You know it’s coming and you start praying to your parenting gods - that when your child reaches 17/18 months, their meltdowns are tolerable and manageable.
Let’s see if some of these tips and explanations can assist you along with you parenting journey.
Extracted from popular Parenting Website: Whattoexpect.com, Source link: https://www.whattoexpect.com/toddler/behavior/screaming-and-screeching.aspx
Here's what's behind your child's noisy vocal demonstrations — and what you can do to turn the volume down on toddler screaming.
Beginning at about 17 months, toddlers discover the joys of flexing their vocal muscles. (Earplugs, anyone?)
Why it happens:
It may look like mischief, but at this age, children are just having fun experimenting with yet another thing they've discovered they can do — in this case, create sound (admit it — sometimes yelling is just plain fun!). Compounding the toddler-screaming problem: The fact that tots have poor impulse control (not to mention volume control) and little idea of how to behave in public. Little ones also have very limited communication skills, so some times the only way to be heard is to yell (in a toddler’s brain, a scream says a thousand words).
What you need to know:
This too shall pass. As with many other annoying toddler behaviors, your little sound machine will grow out of this phase.
What to do about it:
Control the general volume in your house. That means no blaring TV, radio or other background noise, and — most importantly — no screaming at your toddler to stop screaming. Remember, monkey see (or hear, in this case), monkey do.
Turn on the tunes. When your toddler starts screeching up a storm, play some music and suggest he sing or join you in a sing-along. Not interested? Ask him about animal sounds he can make, or bring out some musical instruments. Sure, it may still be noisy, but at least it'll be easier on the ears than toddler screams.
Lower your voice. Challenge your screaming toddler by looking him in the eye and whispering. That may catch his attention and may make him curious enough to listen (and hopefully quiet down so he can hear).
Teach the concept of an "inside voice" and an "outside voice." Give a demonstration and examples of where and when they can be used ("You use your inside voice in the house and your outside voice in the backyard").
Make it a game. Another way to encourage quiet — when your toddler’s not screaming, invite him to a whispering match. Young children have a hard time whispering (it sounds sort of like a stage whisper) but that won't stop them from trying, especially if you make a game of it (“Can you whisper like Mommy?”).

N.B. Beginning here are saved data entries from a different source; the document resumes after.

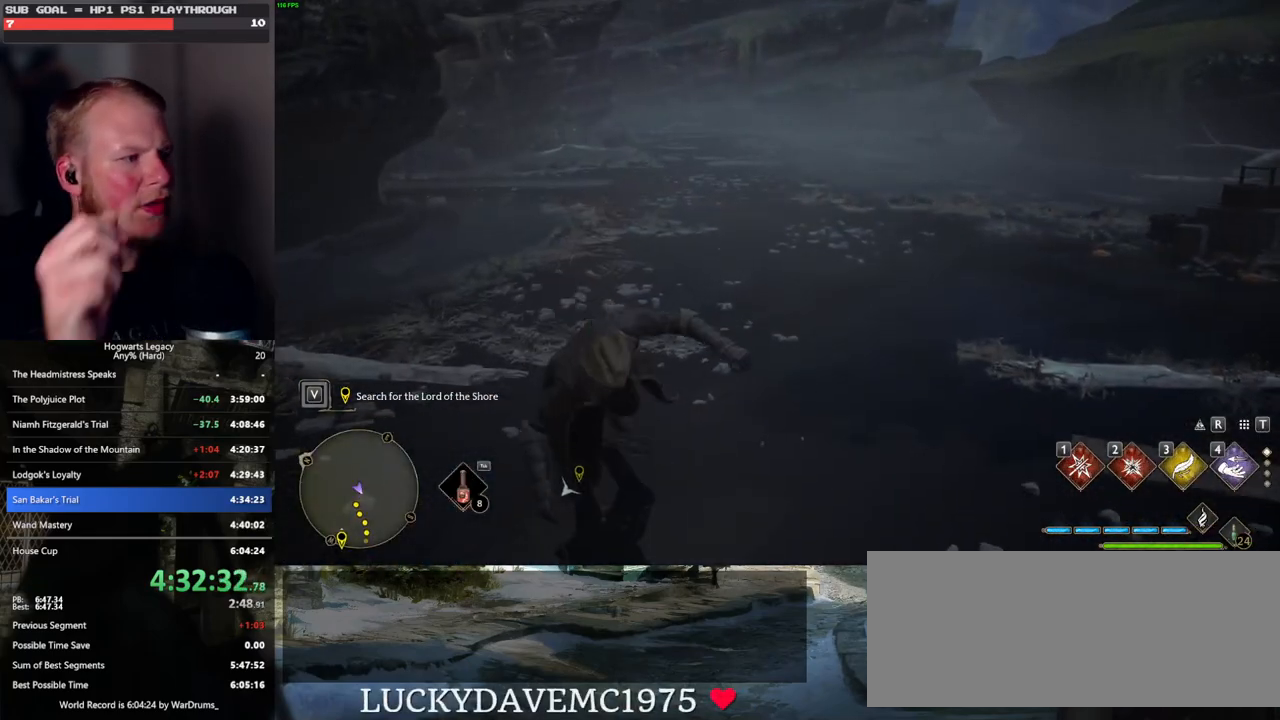
{"keys": ["d", "s"], "mouse": [], "events": [[150, "a", "down"], [283, "a", "up"], [483, "d", "down"], [483, "space", "up"]]}
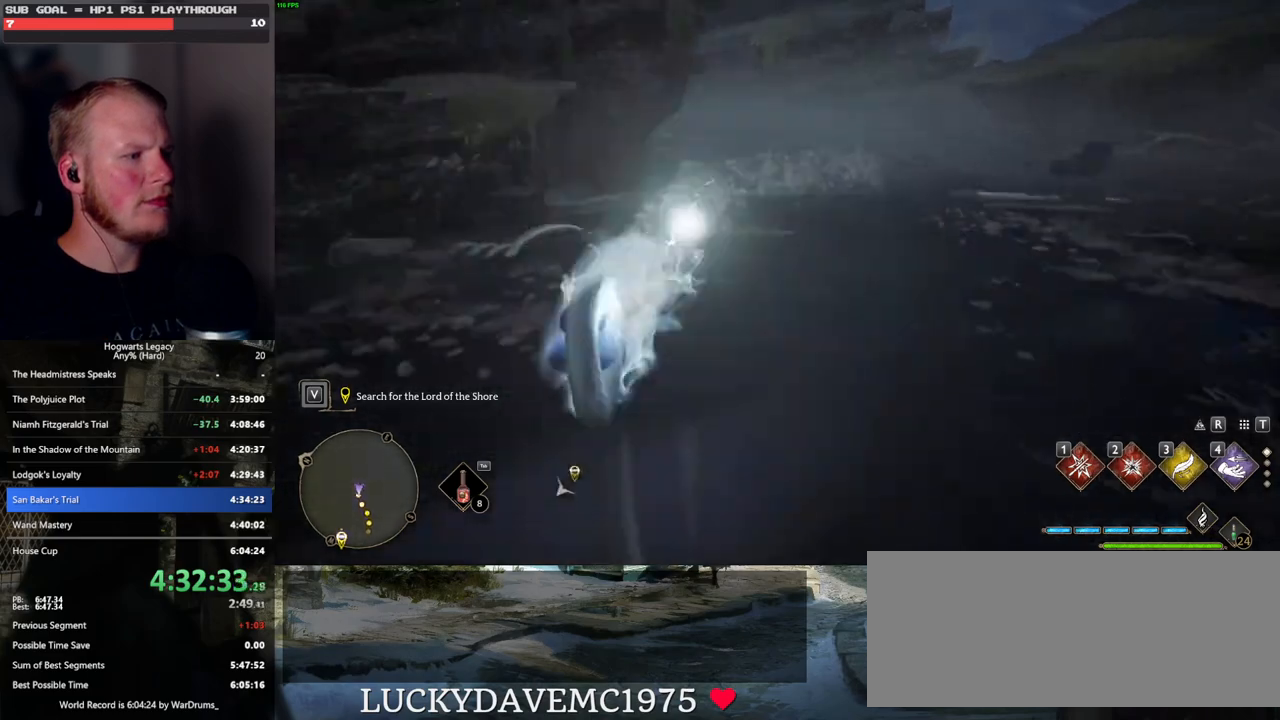
{"keys": ["w"], "mouse": [], "events": [[100, "s", "up"], [233, "w", "down"], [383, "d", "up"]]}
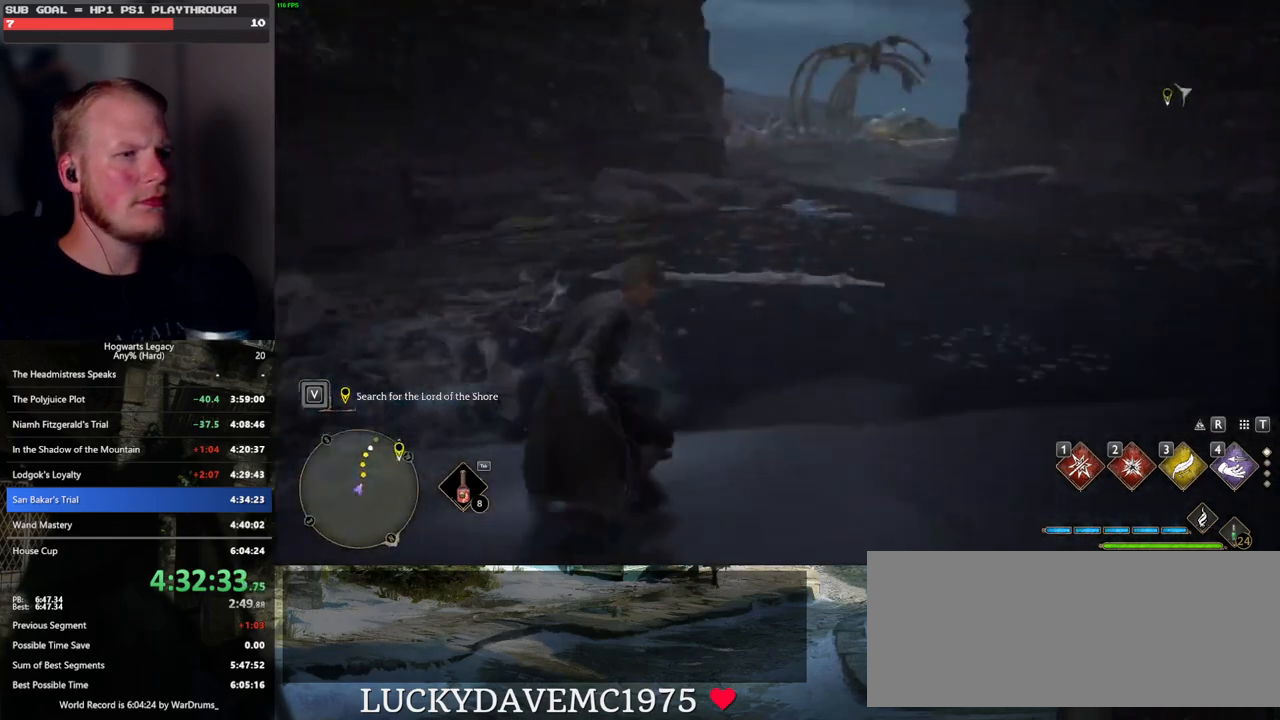
{"keys": ["tab"], "mouse": [], "events": [[50, "space", "down"], [300, "tab", "down"], [350, "space", "up"], [417, "w", "up"]]}
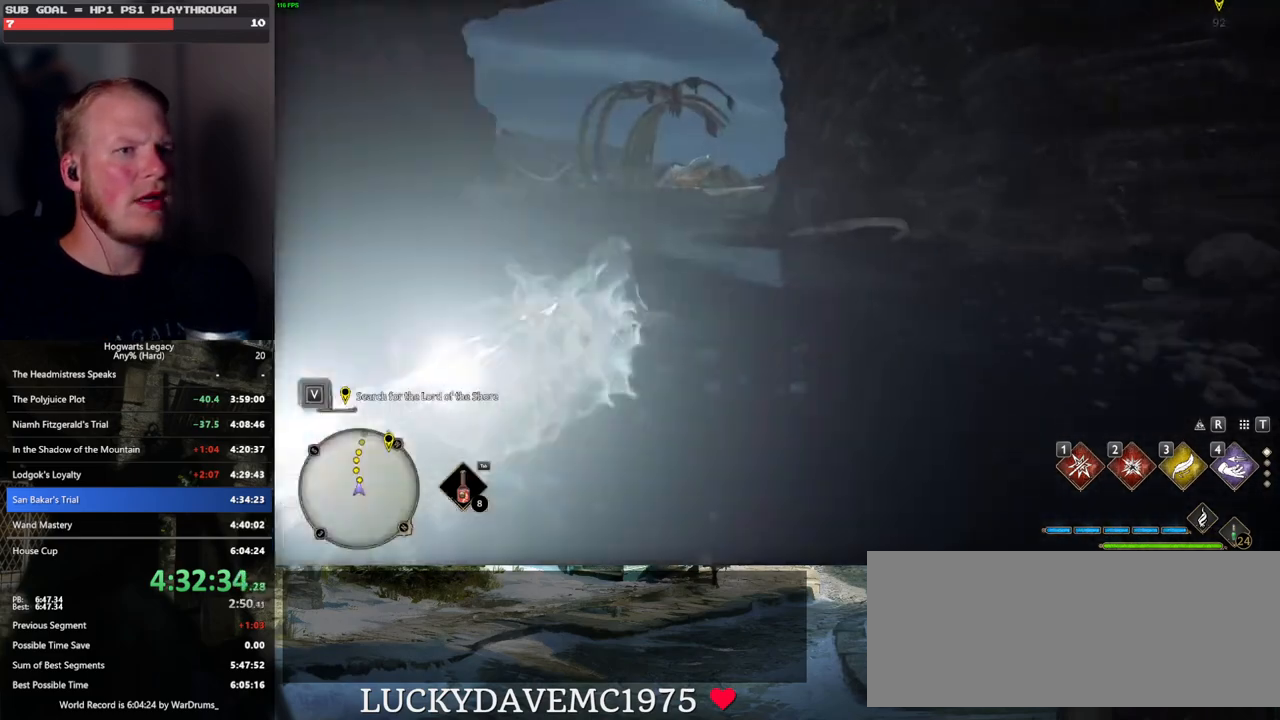
{"keys": ["3", "tab"], "mouse": [], "events": [[400, "3", "down"]]}
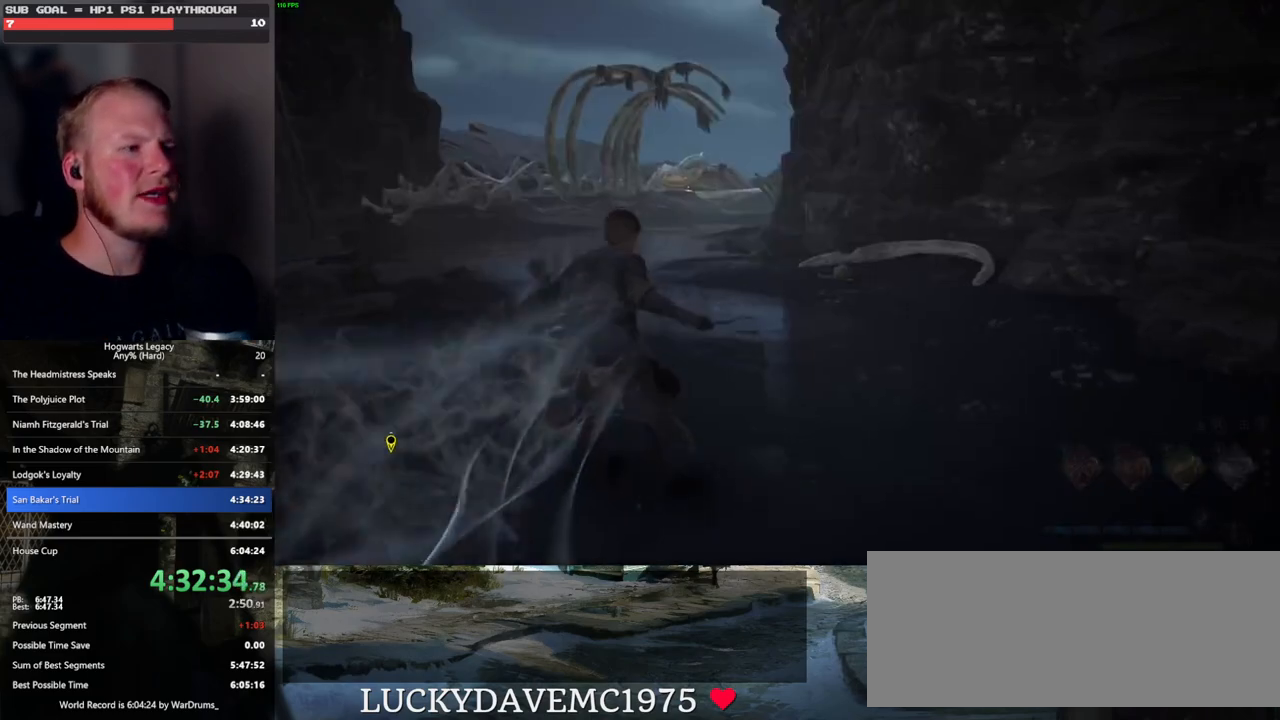
{"keys": ["w"], "mouse": [], "events": [[17, "3", "up"], [33, "tab", "up"], [150, "w", "down"]]}
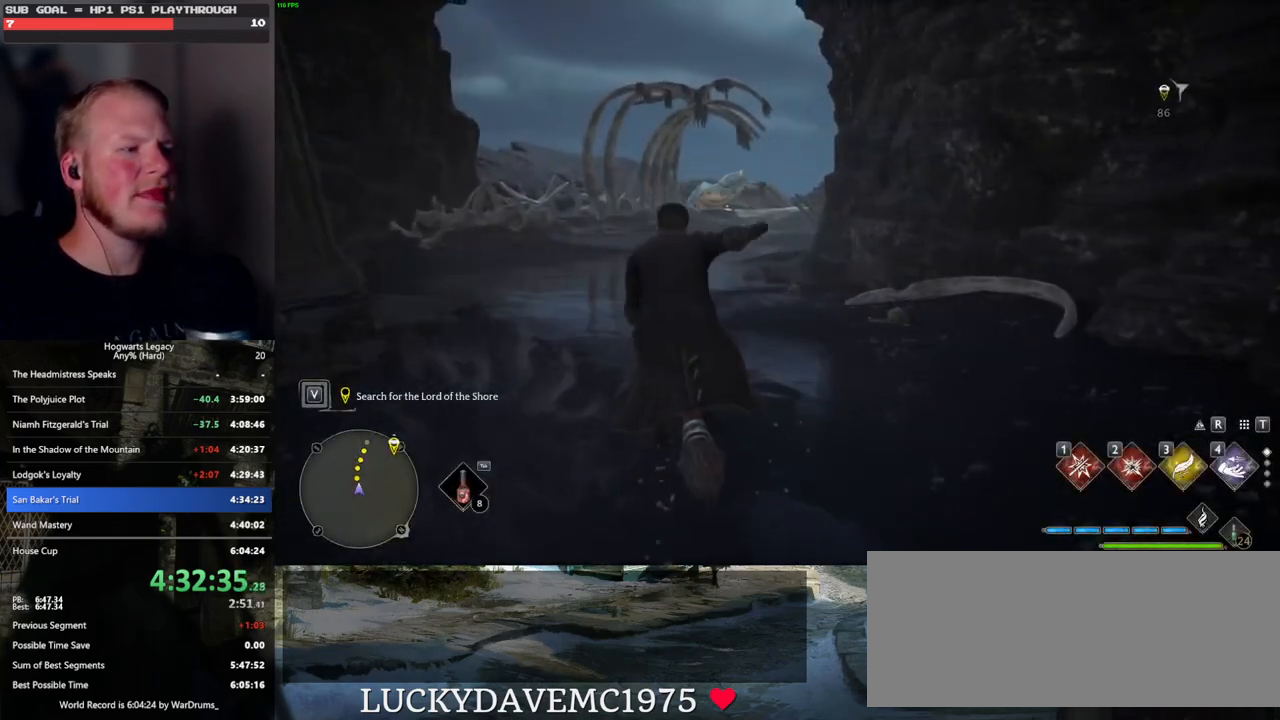
{"keys": ["w"], "mouse": ["left"], "events": [[233, "mouse_left", "down"]]}
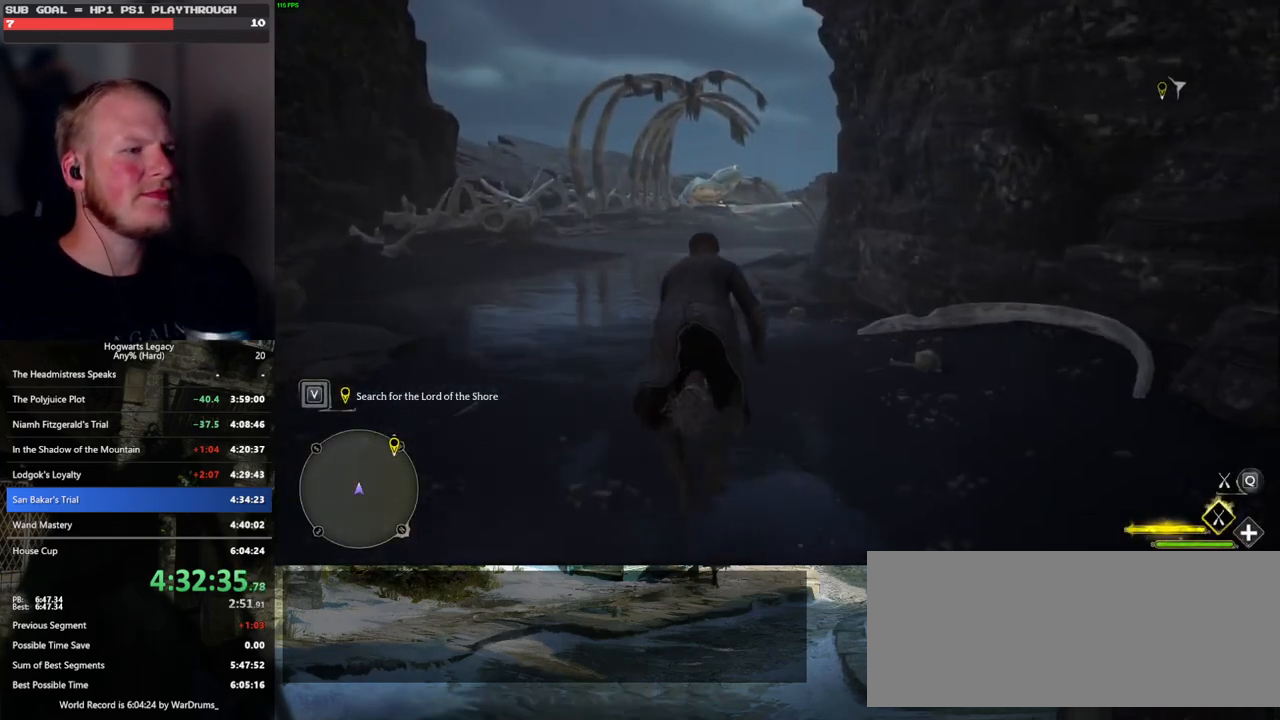
{"keys": ["space", "w"], "mouse": ["left"], "events": [[250, "space", "down"]]}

Take him outside. If you're in a public place, say a restaurant, and your noisemaker refuses to use his inside voice, go outside with him — where his outside voice belongs. Try to do this without raising your own voice and making a fuss. (This trick also may tame a toddler tantrum.)
Provide positive reinforcement. When your toddler uses his inside voice at the appropriate time and place, be sure to shower him with praise.